April 17, 2025
Pictured: US $ bills. Photo credit: Sharon McCutcheon via Unsplash.

New global minimum wage set in Geneva for world’s seafarers

By Shipping Australia

A 2.56% pay rise for able seafarers has been agreed in Geneva, Switzerland, at a meeting of the International Labor Organization in an agreement between ship owners and seafarers unions from around the world. The pay rise from US$673 per month to US$690 per month will take effect on 01 January 2026, subject to the approval of the ILO’s governing body which meets in November this year.

That figure will rise by just under 1.3% to US$704 as of January 2027, and will rise again by just over 1.56 to US$715 per month in January 2028.

The three year deal amounts to a pay rise of just over 6.2%.

Maritime transport is the only industry with a formally recognised global minimum wage. It has been in place for seafarers since 1958. The Maritime Labour Convention (2006), mandates that the minimum monthly basic wage for an able seafarer be set periodically by the ILO’s Joint Maritime Commission, which met recently on 14 and 15 April 2025. The next ILO minimum wage review is scheduled to take place by the Joint Maritime Commission in the first half of 2028.

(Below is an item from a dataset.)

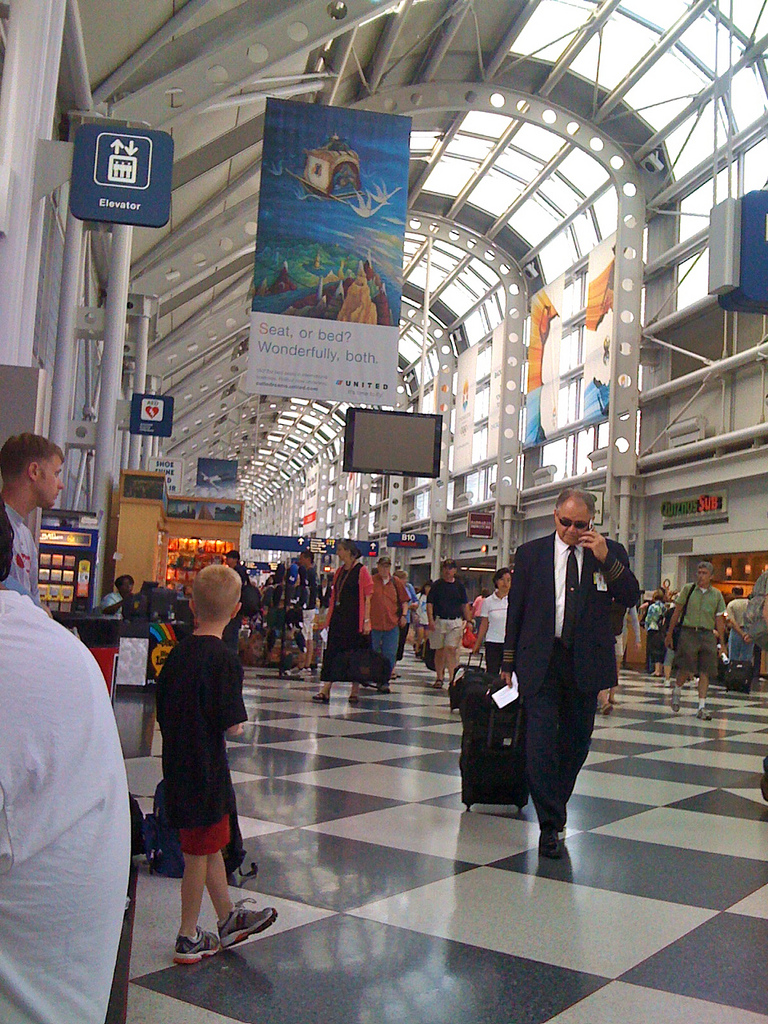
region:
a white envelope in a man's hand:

The dialogue brought together ship owners, who were coordinated by the International Chamber of Shipping, and seafarers’ unions, who were coordinated by the International Transport Workers’ Federation.

Agreement has been welcomed by both sides.

Pål Tangen of the Norwegian Shipowners’ Association, and who was the spokesperson for the shipowners group during the meeting, said: “This agreement strikes a careful and considered balance between recognising the vital contribution of seafarers and maintaining the commercial sustainability of the global shipping industry. Seafarers play an indispensable role in keeping world trade flowing, often under tough and unpredictable conditions. These are not ordinary times, and this resolution reflects our respect for their service, while ensuring that shipowners can continue to operate in a highly competitive and volatile global market.”

Mark Dickinson, of the European maritime and inland navigation trade union, Nautilus International, who spoke for the trade unions during the meeting, commented that the welfare of seafarers had been improved through “pay rises that both retain and increase the value of the ILO AB minimum wage, taking into account increases in the cost of living since 2022.”